St. Croix, Penobscot, and Kennebec Rivers
The rivers of Maine have a long history and some of it is still visible today in areas that we fish. The free-flowing St. Croix, Penobscot, and Kennebec were highways for the first commercialization of the interior of Maine. Timber was the treasure and most of the original growth of tall pines were cut for ships masts and spars. The trees, some of the measuring over a hundred feet in length, were floated down the rivers to be fitted on fast clipper ships. The rivers were dammed for power and the flow became more regulated. Still, in the spring the "winter's work" of fallen second growth timber, mostly spruce, was floated down the rivers to the mills to make paper and other timber products. With the mills came pollution and, even after the great log drives ended, the mills prospered up and down the rivers, providing jobs but fouling the waters.

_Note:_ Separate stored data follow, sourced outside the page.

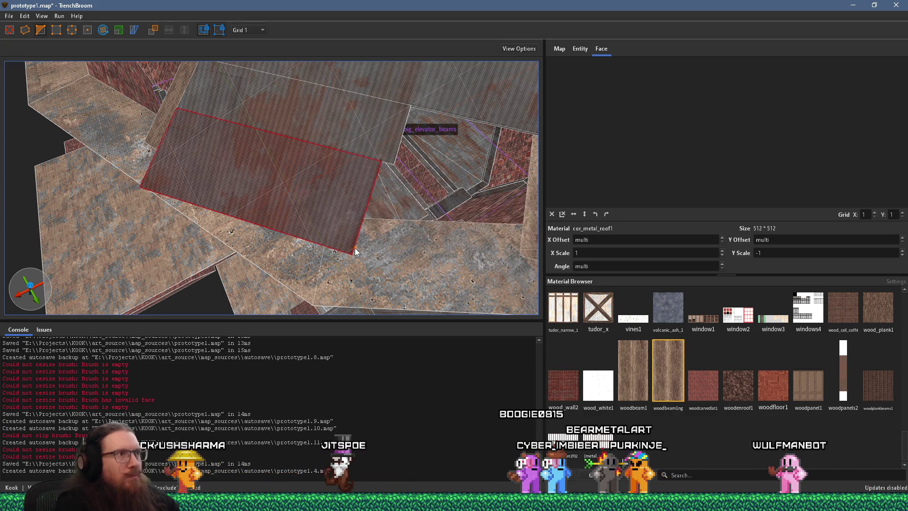
key(Return)
mouse_move(433, 214)
mouse_down()
mouse_move(382, 206)
mouse_move(287, 140)
mouse_move(252, 182)
mouse_up()
mouse_move(296, 207)
mouse_down()
mouse_move(257, 207)
mouse_move(259, 246)
mouse_up()
mouse_move(267, 196)
mouse_down()
mouse_move(279, 179)
mouse_move(339, 184)
mouse_move(330, 154)
mouse_move(346, 247)
mouse_move(368, 293)
mouse_move(341, 212)
mouse_move(301, 199)
mouse_move(429, 283)
mouse_move(285, 160)
mouse_move(367, 298)
mouse_move(330, 215)
mouse_up()
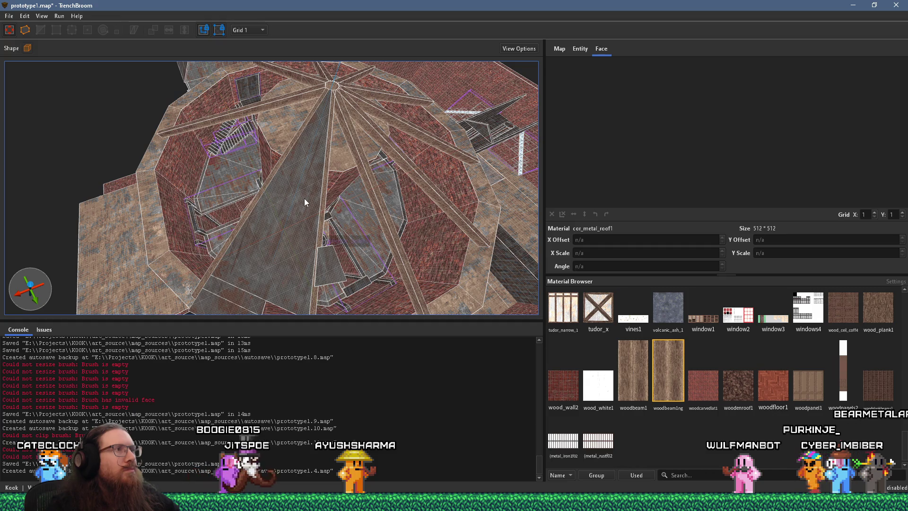
scroll(331, 232, up, 5)
mouse_move(308, 251)
mouse_down()
mouse_move(399, 297)
mouse_move(307, 189)
mouse_move(204, 149)
mouse_move(375, 268)
mouse_move(387, 265)
mouse_move(376, 255)
mouse_move(457, 266)
mouse_move(358, 249)
mouse_move(259, 163)
mouse_move(259, 148)
mouse_move(278, 168)
mouse_move(349, 130)
mouse_move(345, 193)
mouse_move(416, 270)
mouse_move(279, 208)
mouse_move(433, 296)
mouse_up()
click(259, 149)
mouse_move(334, 236)
mouse_down()
mouse_move(332, 288)
mouse_move(332, 240)
mouse_up()
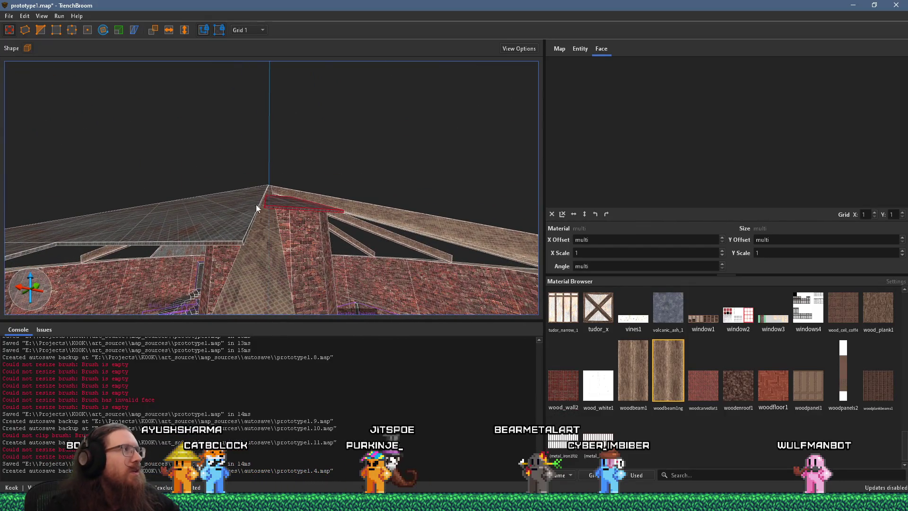
Step: Rotate the thin peak beam a few degrees, using a rotation step of 1
click(103, 30)
drag(315, 183, 297, 154)
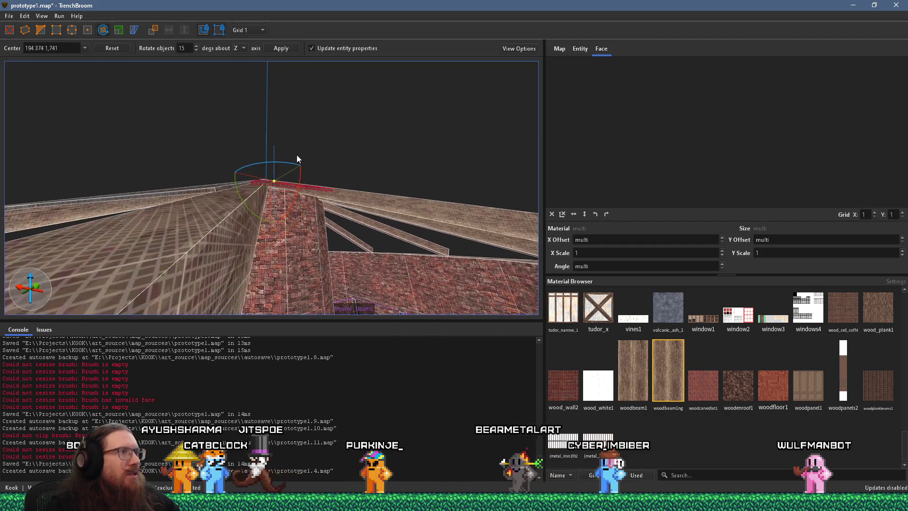
drag(256, 222, 247, 219)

One by one the mills have closed down and the ones that remain open are regulated by local, state, and federal clean water statutes. What has happened to these rivers over the past thirty years is a true testament to the fundamental self-preservation instincts of mankind. Year after year the quality of the water in these and other Maine rivers has improved. At the beginning it was not much but, over time, the cumulative changes have allowed for a rebirth of the river fisheries. No longer are the rivers the spawning grounds of large numbers of Atlantic salmon (although there is much work being done to re-establish this fishery) but the rivers are extraordinary smallmouth bass fisheries. The word "extraordinary" is not hyperbole either. The rivers really earn that description.
Fishing some of the fast water sections of these rivers has brought many a boat and motor to ruin. Maine is famous for growing rocks and they seem to collect in the most inconvenient places in our rivers. Propellers, whole lower units, and sometimes even boats are routinely sacrificed to the Granite God.
"Navigational Difficulties" explain why the fishing is so good on those stretches of river. Being on fast moving water is not something to be undertaken lightly. This is also the reason that there are so few guides that work these rivers. "Local knowledge" is a must and experience working this sort of water is a requirement. The rewards of fishing with a knowledgeable Registered Maine Guide can, however, be outstanding.